● Try it:
Below are entries; repeat exactly, and nothing else, the lines from the one holding "Cop Car Runs Over Skateboarder" through the one holding "zusammengehalten und können", inclusive. Leave the pictures out.

Supplied data Start Marker

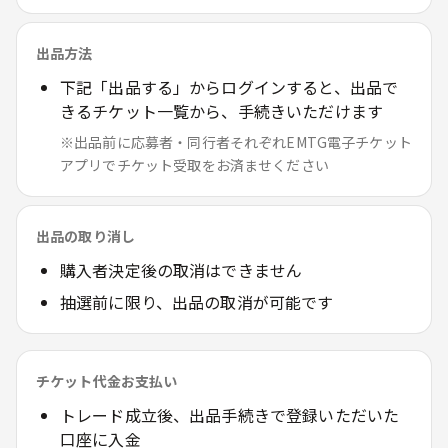
出品方法
下記「出品する」からログインすると、出品で
きるチケット一覧から、手続きいただけます
※出品前に応募者・同行者それぞれEMTG電子チケット
アプリでチケット受取をお済ませください
出品の取り消し
購入者決定後の取消はできません
抽選前に限り、出品の取消が可能です
チケット代金お支払い
トレード成立後、出品手続きで登録いただいた
口座に入金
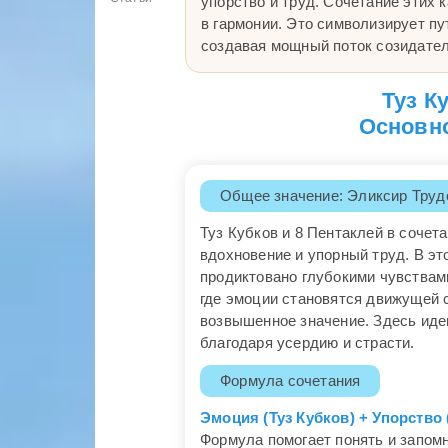
упорство и труд. Сочетание этих к
в гармонии. Это символизирует пу
создавая мощный поток созидател
Туз К
Основно
Общее значение: Эликсир Тру
Туз Кубков и 8 Пентаклей в соче
вдохновение и упорный труд. В э
продиктовано глубокими чувствами
где эмоции становятся движущей с
возвышенное значение. Здесь иде
благодаря усердию и страсти.
Формула сочетания
Эмоция (Туз Кубков) + Упорство
Формула помогает понять и запомн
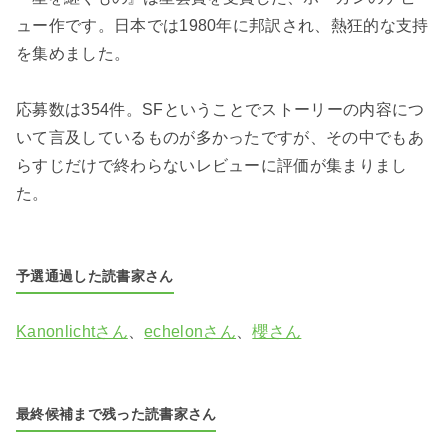
ュー作です。日本では1980年に邦訳され、熱狂的な支持
を集めました。
応募数は354件。SFということでストーリーの内容につ
いて言及しているものが多かったですが、その中でもあ
らすじだけで終わらないレビューに評価が集まりまし
た。
予選通過した読書家さん
Kanonlichtさん
、
echelonさん
、
櫻さん
最終候補まで残った読書家さん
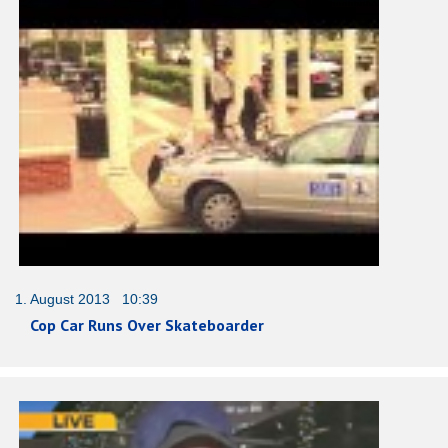
1. August 2013 10:39
Cop Car Runs Over Skateboarder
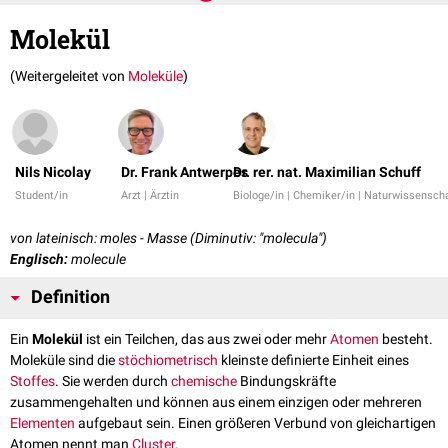
Molekül
(Weitergeleitet von
Moleküle
)
Nils Nicolay
Dr. Frank Antwerpes
Dr. rer. nat. Maximilian Schuff
Student/in
Arzt | Ärztin
Biologe/in | Chemiker/in | Naturwissenscha
von lateinisch: moles - Masse (Diminutiv: "molecula")
Englisch:
molecule
Definition
Ein
Molekül
ist ein Teilchen, das aus zwei oder mehr
Atomen
besteht.
Moleküle sind die
stöchiometrisch
kleinste definierte Einheit eines
Stoffes
. Sie werden durch
chemische
Bindungskräfte
zusammengehalten und können aus einem einzigen oder mehreren
Elementen
aufgebaut sein. Einen größeren Verbund von gleichartigen
Atomen nennt man
Cluster
.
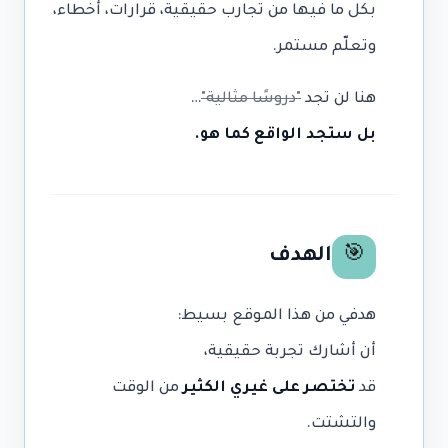
بكل ما فيها من تجارب حقيقية، قرارات، أخطاء،
وتعلّم مستمر.
هنا لن تجد
"دروسًا مثالية"
…
بل ستجد الواقع كما هو.
الهدف
🎯
هدفي من هذا الموقع بسيط:
أن أشارك تجربة حقيقية،
قد
تختصر على غيري الكثير
من الوقت
والتشتت.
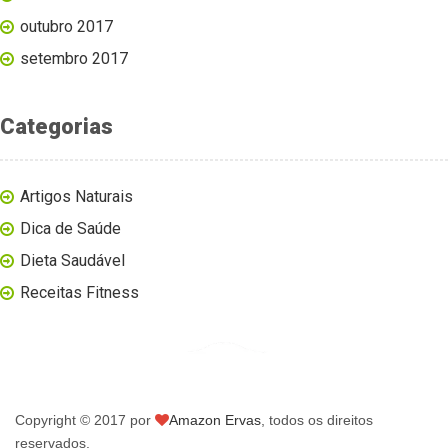
outubro 2017
setembro 2017
Categorias
Artigos Naturais
Dica de Saúde
Dieta Saudável
Receitas Fitness
Copyright © 2017 por
Amazon Ervas
, todos os direitos
reservados.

Supplied data End Marker

● Written reply:
Cop Car Runs Over Skateboarder
Molekül
(Weitergeleitet von
Moleküle
)
Nils Nicolay
Dr. Frank Antwerpes
Dr. rer. nat. Maximilian Schuff
Student/in
Arzt | Ärztin
Biologe/in | Chemiker/in | Naturwissenscha
von lateinisch: moles - Masse (Diminutiv: "molecula")
Englisch:
molecule
Definition
Ein
Molekül
ist ein Teilchen, das aus zwei oder mehr
Atomen
besteht.
Moleküle sind die
stöchiometrisch
kleinste definierte Einheit eines
Stoffes
. Sie werden durch
chemische
Bindungskräfte
zusammengehalten und können aus einem einzigen oder mehreren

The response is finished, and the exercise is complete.